▶ _Information supplied_:
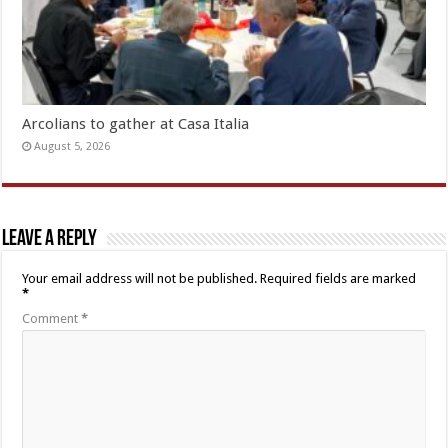
Arcolians to gather at Casa Italia
August 5, 2026
Leave a Reply
Your email address will not be published.
Required fields are marked
*
Comment
*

▶ _Problem details_: Each line, from the one that holds "Leave a Reply" through the last line of the entries, must be repeated exactly. Leave out everything else.

▶ _Task output_:
Leave a Reply
Your email address will not be published.
Required fields are marked
*
Comment
*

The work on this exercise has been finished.